My friend and I managed to club together enough change and buy some reduced-price prawn sandwiches. We could only pray that the prawns weren’t so old that we would be the next culprit of my run of bad luck and soon be doubled over and squitty as we sat in the remaining traffic jam. We finally got to my parent’s house around 8:30pm. It was freezing cold and dark and my friend and I were completely exhausted. My poor parents who had been all snug in the house, came out to help unload the van, and between us, we managed to get everything into the summerhouse… and the garage. I had been storing my things in my parent’s summerhouse for the last year. It wasn’t supposed to have been that long, the plan was for me to find a new home after a few months and move out, but I had changed plans halfway through the year and so needed to keep all my things at their house for a bit longer. With the addition of these last final bits of furniture, I had outgrown the summerhouse and was now entering into a completely prohibited area of my parent’s property... the garage. My father’s man-cave, his sacred space, his workshop, his escape. It was now the new home of my sofa bed and my chest of drawers. Eeek, sorry Daddy.
10. My eye
The following day, after a fitful sleep, I drove up to London again. I had been having a few problems with itchy eyes, blurry eyes and generally a bit crap eyes so I had to go to Moorfield’s Eye Hospital to see the specialist. After a few minutes, some tests, photographs and an exam, the specialist told me I had over-enthusiastic sebaceous eye glands, that were blocking my tear ducts, and that I would have to milk them. Excuse me? Yes, milk them. I don’t know how this happened or how long it’s been going on but I have never had a more extraordinary 10 minutes. Watching this very important man demonstrate eye milking will remain with me for the rest of my days. It seems improbable too, in this particularly awful annus horribilis (that is not a rude bottom ailment for those that don’t know Latin, by the way), I have cried a lot. My tear ducts seem to be in perfect working order but hey, who am I to question a specialist!
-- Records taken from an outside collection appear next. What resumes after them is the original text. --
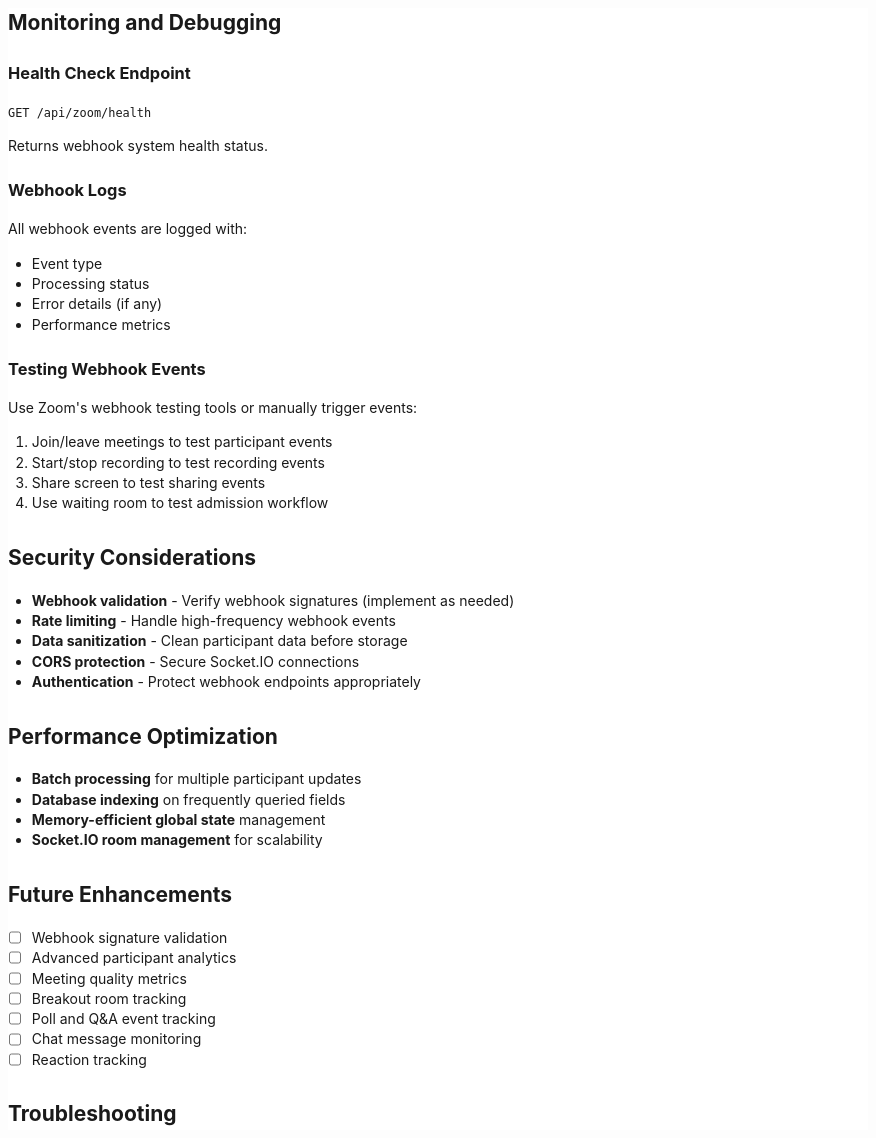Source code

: ## Monitoring and Debugging

### Health Check Endpoint
```
GET /api/zoom/health
```
Returns webhook system health status.

### Webhook Logs
All webhook events are logged with:
- Event type
- Processing status
- Error details (if any)
- Performance metrics

### Testing Webhook Events
Use Zoom's webhook testing tools or manually trigger events:
1. Join/leave meetings to test participant events
2. Start/stop recording to test recording events
3. Share screen to test sharing events
4. Use waiting room to test admission workflow

## Security Considerations

- **Webhook validation** - Verify webhook signatures (implement as needed)
- **Rate limiting** - Handle high-frequency webhook events
- **Data sanitization** - Clean participant data before storage
- **CORS protection** - Secure Socket.IO connections
- **Authentication** - Protect webhook endpoints appropriately

## Performance Optimization

- **Batch processing** for multiple participant updates
- **Database indexing** on frequently queried fields
- **Memory-efficient global state** management
- **Socket.IO room management** for scalability

## Future Enhancements

- [ ] Webhook signature validation
- [ ] Advanced participant analytics
- [ ] Meeting quality metrics
- [ ] Breakout room tracking
- [ ] Poll and Q&A event tracking
- [ ] Chat message monitoring
- [ ] Reaction tracking

## Troubleshooting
I am hoping that this is it. Ten things in ten days must be pushing the boundaries of bad luck for one person surely? But to be on the safe side, if anyone has a spare rabbit’s foot, a four-leaf clover or a horseshoe, then please send them my way. I’m easy to find, just follow the trail of disasters and you will discover me locked in a padded room until the God’s of doom decide to pick on someone else!